"Permisi...." ucap Lucius ke arah salah seorang pegawai di lobi akademi ini.
"Ya? Ada yang bisa saya bantu?" tanya pegawai perempuan itu. Ia mengenakan seragam berwarna merah gelap yang rapi, dengan celana kain yang panjang.
Lucius segera menyerahkan identitas dirinya di akademi ini. Meletakkannya tepat di atas meja itu.
Tak berselang lama, senyuman di wajah pegawai itu segera menghilang.
"Lu-Lucius Nightshade? Ka-kau masih hidup?" tanya perempuan itu panik.
"Itu benar." balas Lucius singkat.
"Ka-kalau begitu tunggu sebentar!" balas perempuan itu sembari berlari sekuat tenaga.
Sampai saat ini, semua masih berada dalam perkiraan Lucius. Dan juga dalam prediksi Carmilla. Bahwa semua orang akan terkejut melihatnya masih hidup.
'Ingat, kau sudah jauh lebih kuat dari sebelumnya. Dan jika menggunakan sihir iblis yang ku ajarkan, aah. Mungkin kau sekuat orang itu.' ucap Carmilla dalam pikirannya sembari melirik ke salah satu murid di akademi ini.
Murid itu mengenakan seragam dengan lambang huruf B di dada sebelah kirinya. Dan dari gelagatnya, setidaknya murid itu berada di tahun ajaran ke tiga.
'Meski begitu, aku tak tahu apakah dunia ini benar-benar melupakan iblis atau tidak. Untuk amannya, hanya gunakan di saat terdesak.' lanjut Carmilla.
Lucius menganggukkan kepalanya secara perlahan, menandakan bahwa Ia mengerti atas peringatan dari gurunya itu.
Sementara itu....
"Iya Profesor. Ini dia orangnya." ucap perempuan itu, tapi kini di sebelahnya terlihat sosok yang tak lagi asing bagi Lucius.
"Profesor Magnus, aku telah kembali ke akademi ini. Ku harap aku masih bisa melanjutkan studiku." ucap Lucius sambil menundukkan kepalanya sedikit. Memberikan hormat pada profesornya.
Profesor Magnus nampak memandangi sosok Lucius selama beberapa saat.
Ia menyadari cukup banyak perbedaan pada diri Lucius.
Pertama-tama, adalah bekas luka yang cukup besar di lehernya. Kemudian saat Magnus menggulung lengan baju Lucius, Ia melihat banyak luka robek dan sayatan hampir di seluruh lengannya.
Terakhir, saat Magnus menggulung celana Lucius, Ia dapat melihat bekas luka bakar yang begitu banyak.
Tentu saja. Semua itu adalah bekas luka yang diakibatkan oleh pelatihan Carmilla.
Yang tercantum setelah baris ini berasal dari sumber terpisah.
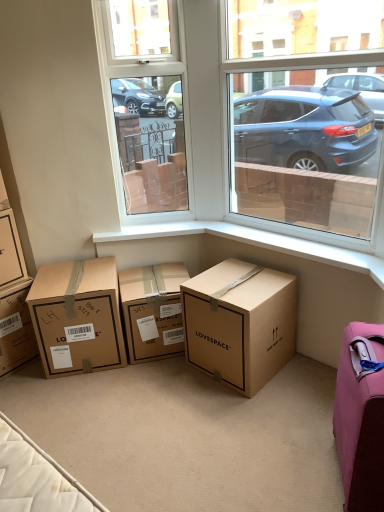
Question: Can you confirm if brown cardboard box at lower left, the 1th box positioned from the left, is shorter than brown cardboard box at left, which ranks as the second box in left-to-right order?

Choices:
 (A) yes
 (B) no

Answer: (B)

Question: From a real-world perspective, is brown cardboard box at lower left, which is counted as the 5th box, starting from the right, on top of brown cardboard box at left, arranged as the 4th box when viewed from the right?

Choices:
 (A) yes
 (B) no

Answer: (B)

Question: Does brown cardboard box at lower left, which is counted as the 5th box, starting from the right, have a larger size compared to brown cardboard box at left, arranged as the 4th box when viewed from the right?

Choices:
 (A) yes
 (B) no

Answer: (A)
Tapi Lucius tak ada niatan untuk mengatakan yang sebenarnya.
"Kau pasti sudah mengalami banyak hal buruk disana kan? Maafkan aku, karena tak menyadari perlakuan Edward padamu sebelumnya. Dan maafkan aku, karena bahkan tak bisa mempertahankan peringkat E bagimu." ucap Magnus dengan mata yang berkaca-kaca setelah melihat kondisi Lucius.
Lucius sendiri justru terkejut atas sikap profesornya. Terutama kalimat terakhirnya.
"Tunggu, apa itu artinya aku masih bisa melanjutkan pendidikan disini?" tanya Lucius singkat.
"Ya, tentu saja. Dan juga.... Aku telah menyimpan surat ini sejak bulan lalu untukmu." balas Magnus sambil mengeluarkan sebuah surat yang telah mulai usang dari saku jasnya.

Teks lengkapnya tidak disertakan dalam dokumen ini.